However, for drilling-related calls, Stuck said she and her fellow employees were told just to take the caller’s name and number and forward the information to a supervisor.

“And somebody was supposed to call them back and address their concerns,” she said, adding that she never knew whether these callbacks occurred.

Sometimes, Stuck said, people would call again, angry they had not heard back from anyone from the department.

…“People were saying: Where’s the Department of Health on all this?” Stuck said. “The bottom line was we weren’t allowed to say anything. It’s not that we weren’t interested.”

Marshall Deasy, who retired last June after putting in 20 years of service at the Bureau of Epidemiology in Harrisburg, said that in his office, talking about natural gas development was considered “taboo.”

In other words, the agency appears to be treating the idea that fracking could cause health problems like some sort of crazy conspiracy theory — a categorization that’s kind of hard to justify, considering the peer-reviewed research linking air and water pollution from oil and gas drilling to a bevy of health concerns. In Dallas, a jury recently awarded a family $3 million for damage caused by drilling near their property, including “physical pain and suffering.”

A state Department of Health spokesperson denied the allegations, and said that all complaints related to fracking are sent to the Bureau of Epidemiology. Only 51 cases have been logged, she added, and the agency has yet to find a link between drilling and illness.

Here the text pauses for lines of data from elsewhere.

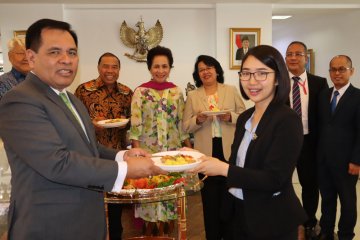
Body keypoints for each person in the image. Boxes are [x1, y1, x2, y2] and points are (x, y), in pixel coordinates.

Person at [0, 18, 165, 240]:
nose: (66, 60)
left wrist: (122, 154)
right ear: (31, 57)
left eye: (72, 52)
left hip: (85, 220)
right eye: (55, 52)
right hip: (49, 225)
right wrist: (126, 169)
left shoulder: (69, 98)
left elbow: (88, 147)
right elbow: (57, 163)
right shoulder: (20, 100)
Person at [191, 45, 307, 240]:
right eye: (246, 73)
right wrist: (200, 159)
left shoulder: (287, 119)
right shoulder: (245, 117)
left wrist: (223, 169)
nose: (252, 81)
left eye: (262, 73)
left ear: (278, 78)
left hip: (270, 219)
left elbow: (274, 179)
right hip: (239, 213)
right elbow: (239, 165)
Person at [182, 55, 245, 240]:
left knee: (230, 199)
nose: (206, 72)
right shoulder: (193, 95)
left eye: (209, 67)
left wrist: (230, 117)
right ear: (198, 74)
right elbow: (185, 126)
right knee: (209, 202)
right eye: (201, 69)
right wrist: (198, 120)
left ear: (217, 70)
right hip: (205, 154)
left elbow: (244, 116)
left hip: (228, 151)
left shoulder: (231, 90)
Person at [129, 45, 191, 234]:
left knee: (170, 195)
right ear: (149, 68)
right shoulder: (141, 92)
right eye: (156, 66)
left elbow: (182, 124)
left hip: (172, 155)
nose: (160, 71)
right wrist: (137, 155)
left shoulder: (177, 92)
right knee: (150, 194)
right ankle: (150, 233)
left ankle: (167, 233)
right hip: (149, 154)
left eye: (165, 66)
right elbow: (136, 127)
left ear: (170, 68)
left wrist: (189, 149)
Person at [75, 52, 133, 240]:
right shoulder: (84, 90)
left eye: (114, 67)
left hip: (118, 154)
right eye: (106, 66)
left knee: (116, 204)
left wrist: (127, 124)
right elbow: (75, 123)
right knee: (92, 203)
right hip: (91, 155)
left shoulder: (127, 92)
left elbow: (133, 122)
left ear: (119, 69)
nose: (110, 70)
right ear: (99, 68)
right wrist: (91, 124)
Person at [285, 41, 328, 239]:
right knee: (281, 182)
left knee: (310, 185)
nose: (293, 58)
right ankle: (288, 218)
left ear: (305, 58)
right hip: (284, 142)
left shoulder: (319, 83)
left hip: (310, 142)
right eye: (289, 54)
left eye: (297, 54)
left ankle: (309, 220)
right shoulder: (278, 82)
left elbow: (324, 117)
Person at [316, 55, 360, 240]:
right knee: (327, 199)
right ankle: (326, 231)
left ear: (352, 71)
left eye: (342, 69)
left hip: (347, 162)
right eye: (333, 69)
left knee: (348, 202)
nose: (337, 73)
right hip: (324, 159)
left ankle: (345, 235)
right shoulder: (324, 95)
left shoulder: (358, 96)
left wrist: (356, 160)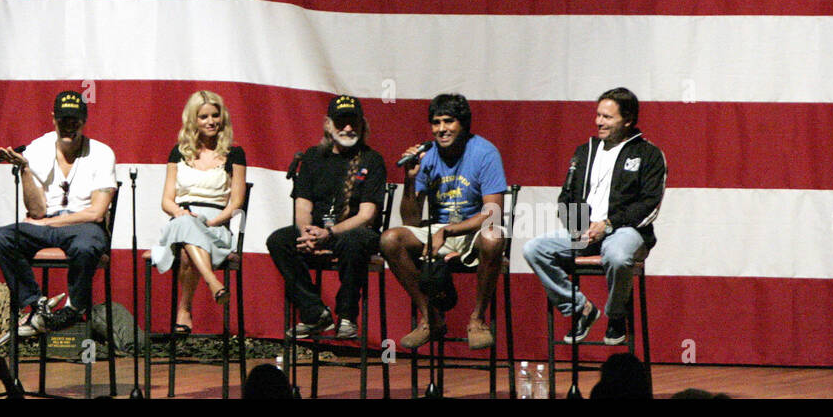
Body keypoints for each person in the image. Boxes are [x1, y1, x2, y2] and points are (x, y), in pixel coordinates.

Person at [523, 87, 667, 346]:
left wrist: (608, 225)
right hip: (585, 232)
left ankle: (616, 315)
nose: (599, 122)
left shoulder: (649, 154)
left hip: (625, 231)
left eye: (608, 117)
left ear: (628, 120)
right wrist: (580, 227)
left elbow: (649, 205)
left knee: (618, 256)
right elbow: (565, 198)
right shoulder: (584, 151)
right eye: (598, 115)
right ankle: (581, 309)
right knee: (534, 249)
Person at [0, 90, 116, 342]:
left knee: (86, 246)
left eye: (75, 120)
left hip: (83, 224)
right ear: (53, 119)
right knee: (0, 239)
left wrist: (48, 223)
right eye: (64, 119)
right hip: (46, 223)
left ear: (84, 120)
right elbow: (36, 211)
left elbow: (97, 212)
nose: (69, 126)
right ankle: (36, 305)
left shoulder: (101, 153)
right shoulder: (38, 149)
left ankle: (74, 308)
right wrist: (24, 168)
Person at [380, 93, 506, 350]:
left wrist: (448, 231)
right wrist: (410, 178)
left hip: (474, 228)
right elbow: (411, 219)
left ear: (463, 124)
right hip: (438, 230)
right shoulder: (427, 156)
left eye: (448, 121)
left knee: (494, 237)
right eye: (436, 123)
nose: (441, 129)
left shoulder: (484, 152)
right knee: (390, 239)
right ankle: (430, 317)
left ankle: (478, 318)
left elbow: (493, 213)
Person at [266, 94, 386, 340]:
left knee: (354, 241)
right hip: (318, 230)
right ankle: (315, 313)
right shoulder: (312, 157)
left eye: (353, 122)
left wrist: (329, 234)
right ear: (328, 124)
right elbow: (302, 205)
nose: (348, 128)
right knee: (279, 240)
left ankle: (346, 316)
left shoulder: (372, 160)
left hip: (351, 233)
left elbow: (367, 215)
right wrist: (306, 232)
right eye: (341, 122)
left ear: (362, 124)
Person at [149, 90, 247, 333]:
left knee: (186, 251)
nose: (211, 121)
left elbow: (236, 203)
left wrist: (212, 223)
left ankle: (184, 309)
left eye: (215, 115)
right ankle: (214, 283)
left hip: (215, 225)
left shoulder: (235, 154)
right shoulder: (178, 153)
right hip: (183, 218)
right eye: (204, 117)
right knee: (185, 225)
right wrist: (182, 215)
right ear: (193, 120)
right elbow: (167, 201)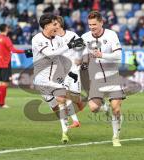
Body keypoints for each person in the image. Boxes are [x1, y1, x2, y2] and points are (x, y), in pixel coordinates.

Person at [81, 11, 141, 147]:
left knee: (117, 109)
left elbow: (118, 56)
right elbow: (83, 56)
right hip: (95, 79)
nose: (92, 27)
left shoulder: (111, 35)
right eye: (90, 25)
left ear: (101, 22)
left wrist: (101, 54)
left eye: (94, 24)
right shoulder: (84, 37)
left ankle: (115, 137)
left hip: (112, 76)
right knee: (93, 108)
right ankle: (105, 108)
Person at [31, 14, 85, 144]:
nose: (57, 27)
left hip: (55, 78)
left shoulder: (58, 40)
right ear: (46, 26)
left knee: (62, 98)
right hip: (41, 80)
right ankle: (68, 123)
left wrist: (70, 72)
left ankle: (64, 133)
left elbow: (62, 57)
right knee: (56, 109)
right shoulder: (37, 39)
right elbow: (50, 54)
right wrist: (70, 45)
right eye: (54, 24)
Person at [0, 23, 31, 108]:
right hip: (5, 63)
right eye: (8, 27)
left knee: (0, 83)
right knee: (4, 84)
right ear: (6, 29)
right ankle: (2, 104)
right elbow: (13, 50)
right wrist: (25, 51)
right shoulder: (6, 39)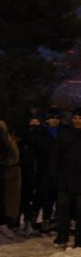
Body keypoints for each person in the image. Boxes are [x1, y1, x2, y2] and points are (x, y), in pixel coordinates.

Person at [52, 106, 81, 248]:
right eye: (75, 118)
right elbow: (56, 155)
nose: (77, 121)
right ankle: (62, 236)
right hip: (65, 178)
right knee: (63, 209)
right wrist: (55, 174)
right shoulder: (65, 134)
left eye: (80, 118)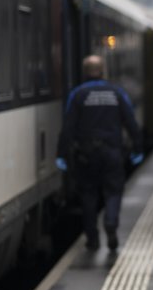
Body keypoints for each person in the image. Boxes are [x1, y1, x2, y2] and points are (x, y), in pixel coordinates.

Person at [58, 55, 143, 251]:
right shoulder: (117, 93)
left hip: (86, 155)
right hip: (113, 152)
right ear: (103, 71)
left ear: (85, 72)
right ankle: (111, 223)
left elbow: (68, 128)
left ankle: (92, 238)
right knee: (113, 191)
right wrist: (138, 148)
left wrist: (61, 154)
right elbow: (131, 123)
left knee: (88, 195)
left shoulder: (77, 95)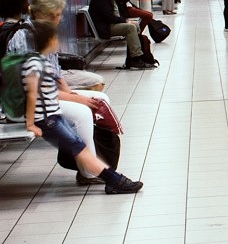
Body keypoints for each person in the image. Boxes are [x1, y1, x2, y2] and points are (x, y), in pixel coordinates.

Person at [2, 0, 113, 185]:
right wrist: (77, 98)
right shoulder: (25, 38)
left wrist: (71, 92)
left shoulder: (43, 32)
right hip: (26, 106)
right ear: (45, 14)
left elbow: (55, 73)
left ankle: (89, 160)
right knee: (82, 114)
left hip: (41, 99)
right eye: (57, 14)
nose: (60, 19)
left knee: (101, 98)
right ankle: (89, 171)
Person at [22, 20, 143, 194]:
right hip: (47, 120)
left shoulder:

If there isn’t more research to help establish such a link, it could be because this is an emerging field, and because the industry’s had a vested interest in keeping such information quiet — in cases in which residents have fought drillers and won, the terms of their settlements are often accompanied by gag orders. And if no health impacts have been documented in Pennsylvania, that could be because the state has yet to conduct even one study dedicated to this purpose. Of the over $630 million the state has raised through its impact fee, which is distributed among agencies involved in regulating drilling, one expert interviewed said that “not one penny” has been allocated to the Department of Health. Gov. Tom Corbett declined to comment.